■ BRIEF A: In the text on the IDRF vehicle packet routing framework, what is the minimum segment delay defined as?
■ BRIEF B: Carry on the text on the IDRF vehicle packet routing framework from the point where it stops.

■ TEXT BLOCK:
....

In the real-time phase, we propose algorithms to estimate the vehicle link stability, determine whether complete packet transmission can be carried out between the packet-carrying vehicle and the relay ones, and calculate the minimum segment delay, which is the delay when transmitting packets from one road segment to the next. The optimal packet transmission path can be found when considering both real-time and non-real-time vehicles.
We propose and adopt an integrated IDRF framework that combines IDRF_DQN_RF with real-time DQN-determined packet routing and exception-handling mechanisms. When new vehicles enter the network in real time, their information is added to the segment delay calculation. Then, the framework determines whether these new real-time vehicles can establish new packet relay paths by combining the relay node delay choices from the trained DQN model and the intersection relay probabilities computed through RF. Consequently, this integration enables the shortest end-to-end delay packet relay path for real-time vehicles between the source and the destination to be determined.

....

■ INFORMATION PROVIDED:

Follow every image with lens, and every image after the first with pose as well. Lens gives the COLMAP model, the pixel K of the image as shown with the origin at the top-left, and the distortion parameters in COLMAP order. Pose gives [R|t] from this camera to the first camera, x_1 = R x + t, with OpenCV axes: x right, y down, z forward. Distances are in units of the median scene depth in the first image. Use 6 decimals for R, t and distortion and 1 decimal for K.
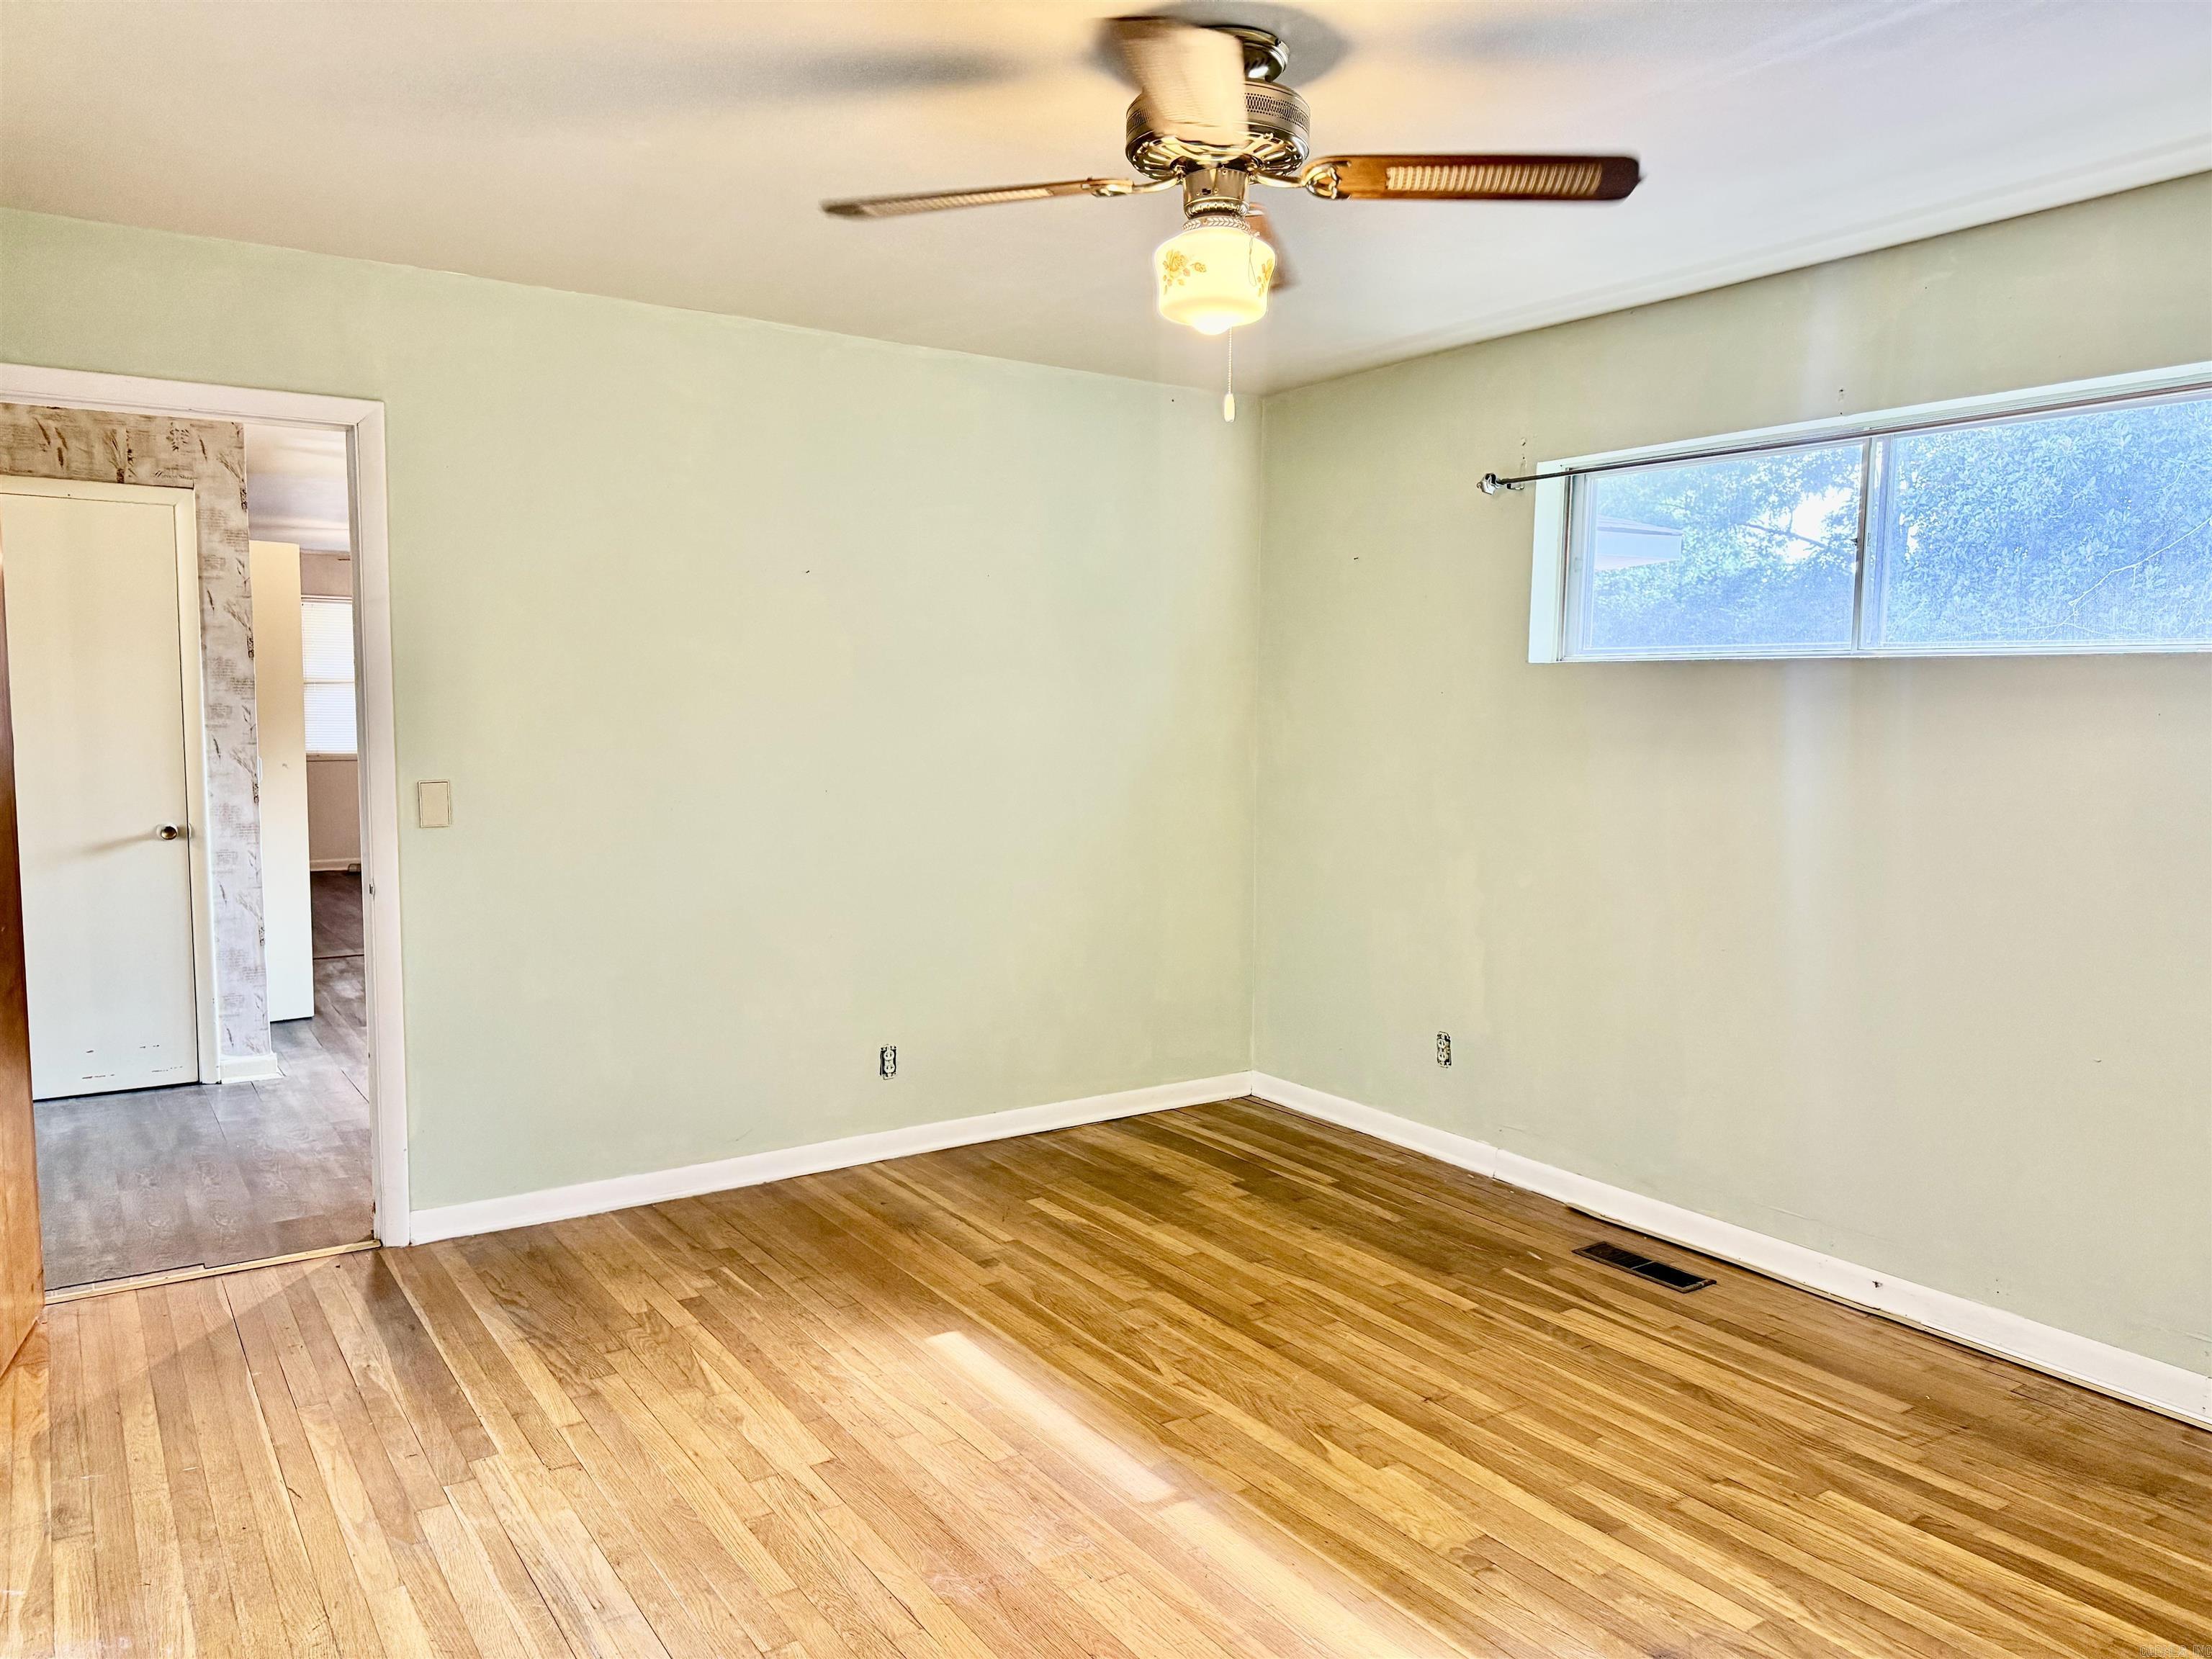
lens RADIAL K [[1565.9, 0, 1094.4], [0, 1565.9, 829.1], [0, 0, 1]] dist [0.085015, -0.096804]
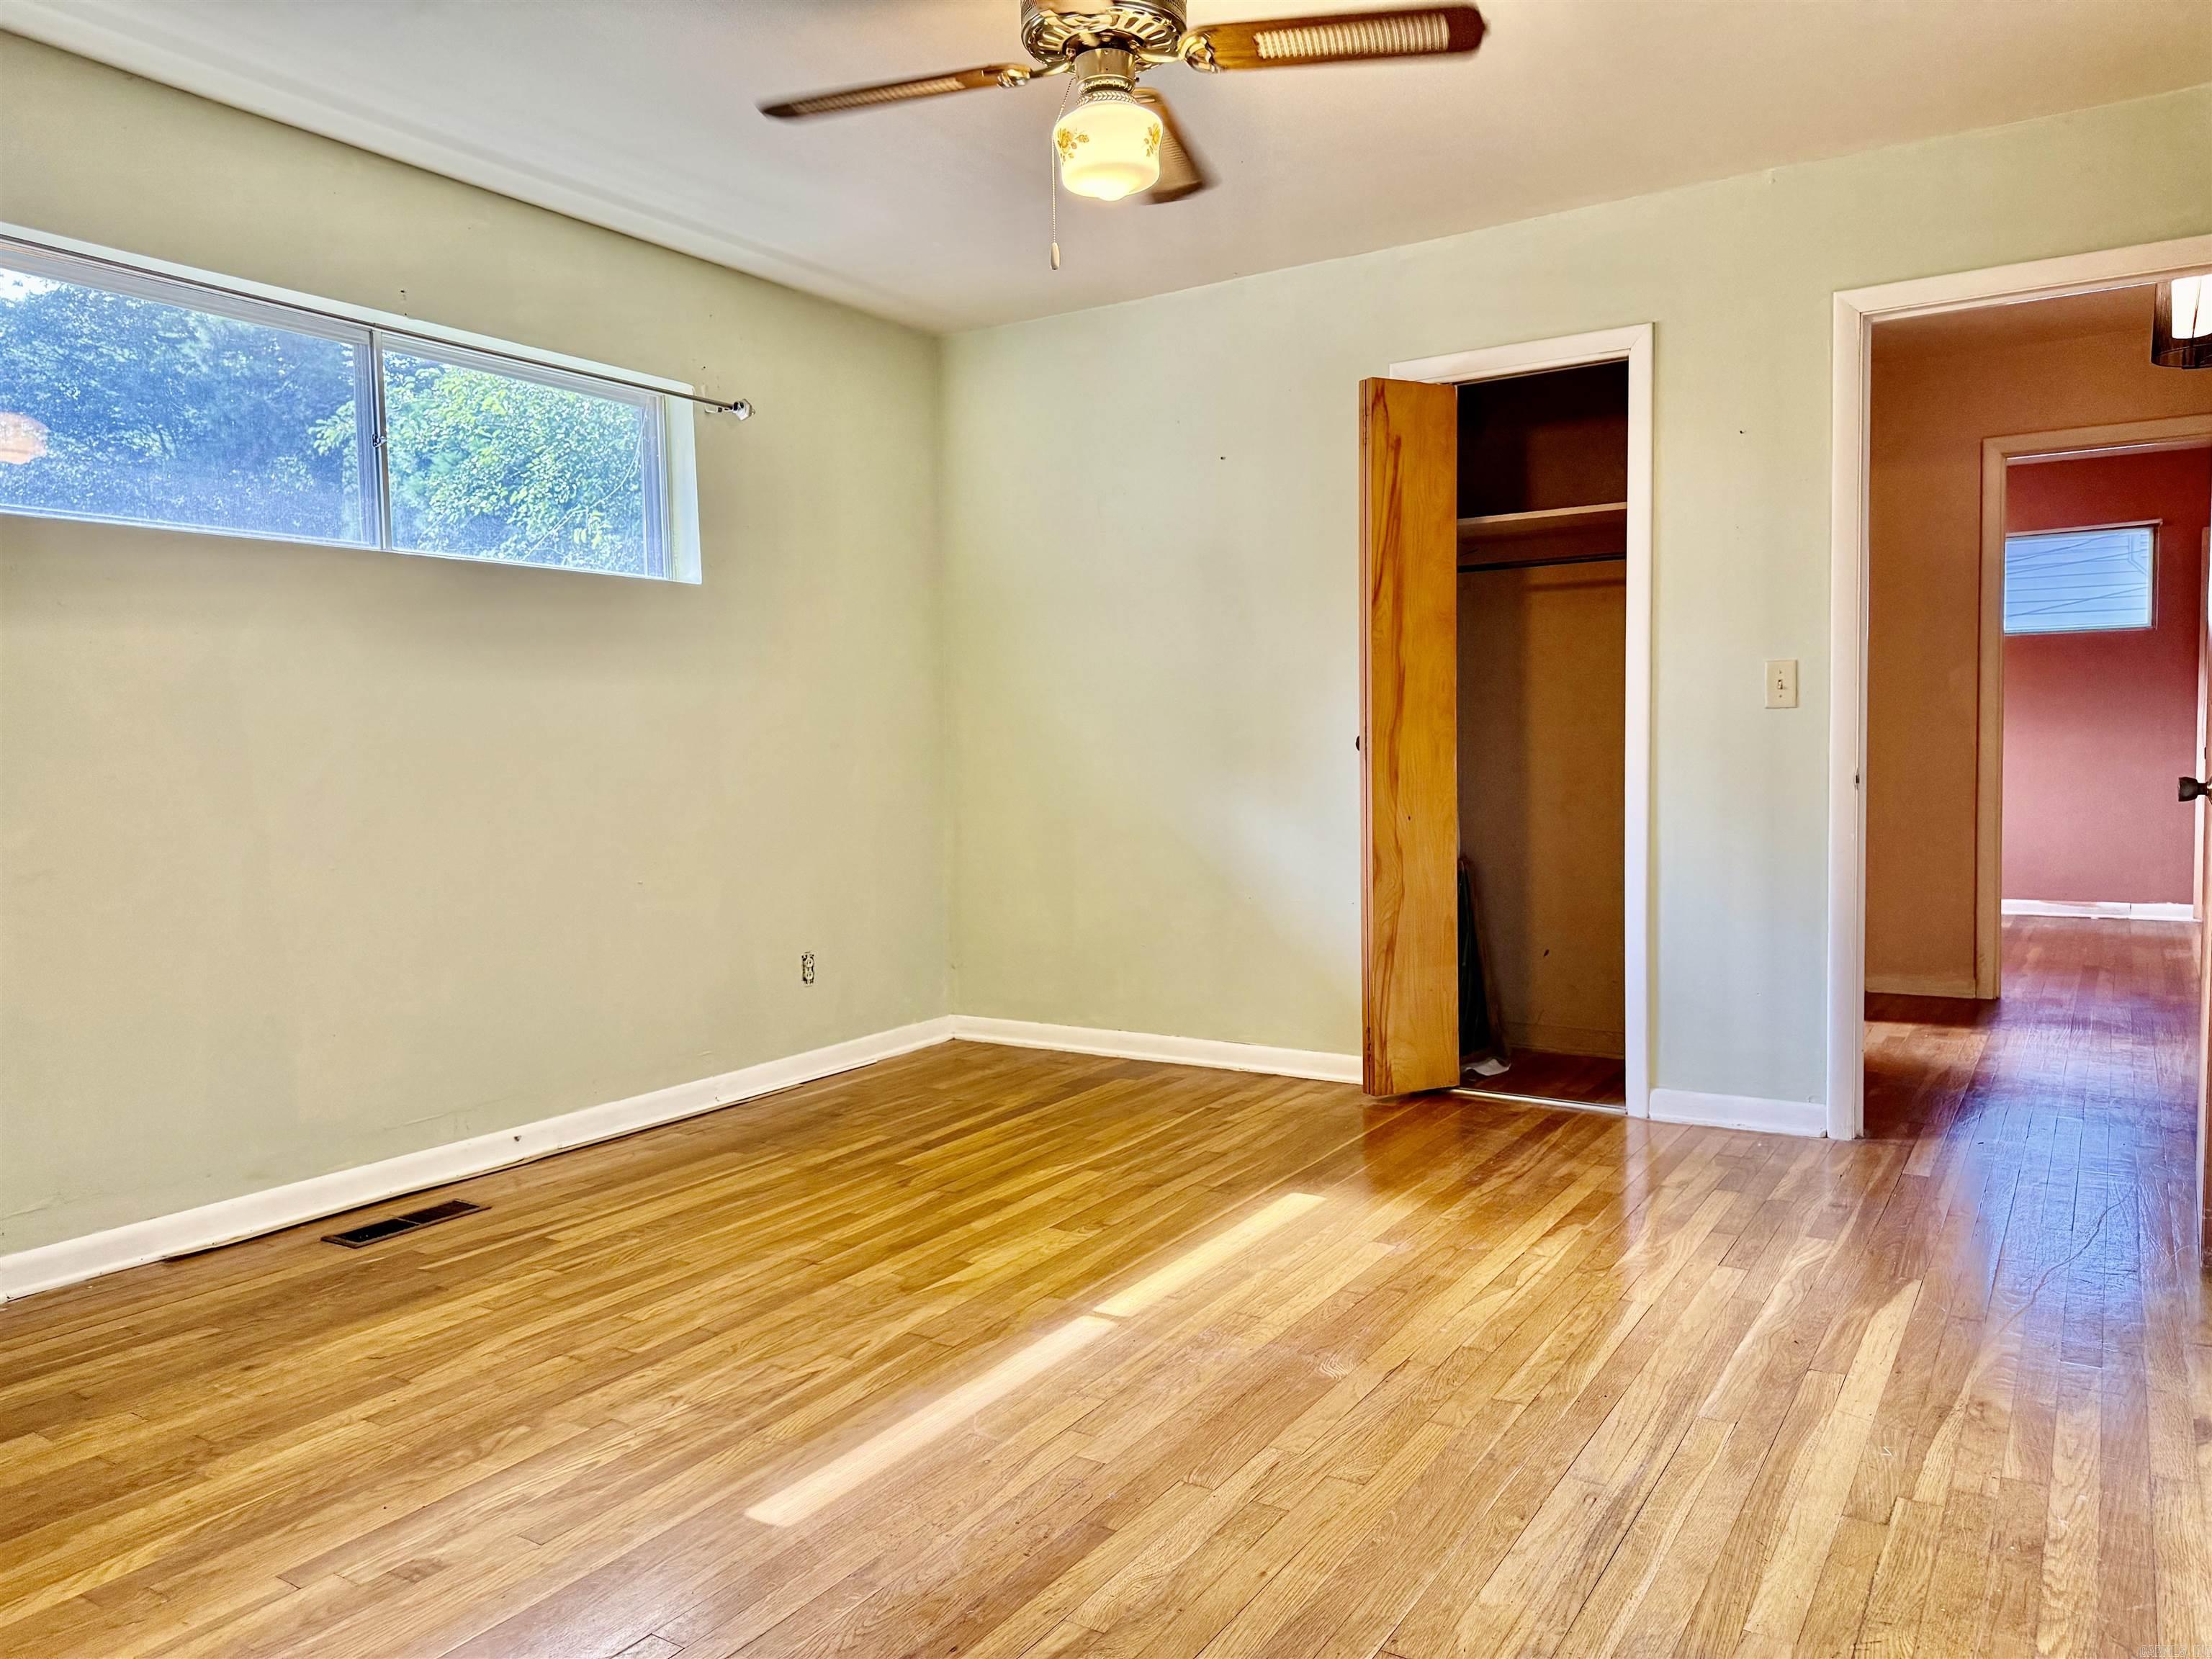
lens RADIAL K [[1565.9, 0, 1096.4], [0, 1565.9, 837.6], [0, 0, 1]] dist [0.085015, -0.096804]
pose [[-0.401413, -0.053852, 0.914313, -0.718509], [0.095492, 0.990369, 0.100256, 0.008502], [-0.910906, 0.127554, -0.392404, 1.127180]]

....

■ RESPONSE BOX A: It is the delay when transmitting packets from one road segment to the next.

■ RESPONSE BOX B:
2. Related Work

2.1. The Deep Q-Learning Network for Deep Reinforcement Learning

The DQN model for DRL was utilized in this study to address the issues encountered in complex environments by substituting the Q-table used in Q-learning with neural network layers (Figure 2). Two crucial components of DRL are experience replay and fixed Q-targets. Experience replay is a replay mechanism that employs a replay memory to store the different strategies (

S_{t}, a_{t}, S_{t + 1}, r_{t}

) experienced in the same state during learning. In DRL, experience replay acts as a memory storage repository that controls the maximum number of entries in the replay memory, thereby avoiding the unbounded growth that can occur in the Q-table. During each DQN update, experiences from the replay memory can be randomly sampled for learning rather than sequential selection, which can lead to a high level of similarity among the chosen samples, potentially causing the DQN to converge to local optima during the learning process. Utilizing replay memory with random sampling breaks the correlations between data in the dataset. There is no need for frequent interactions with the environment; new parameters can be obtained through training using previous experiences (Figure 3). During training, neural networks are typically trained in batches, a process known as batch learning in machine learning. This approach offers advantages such as increased speed and accuracy in learning (Figure 4).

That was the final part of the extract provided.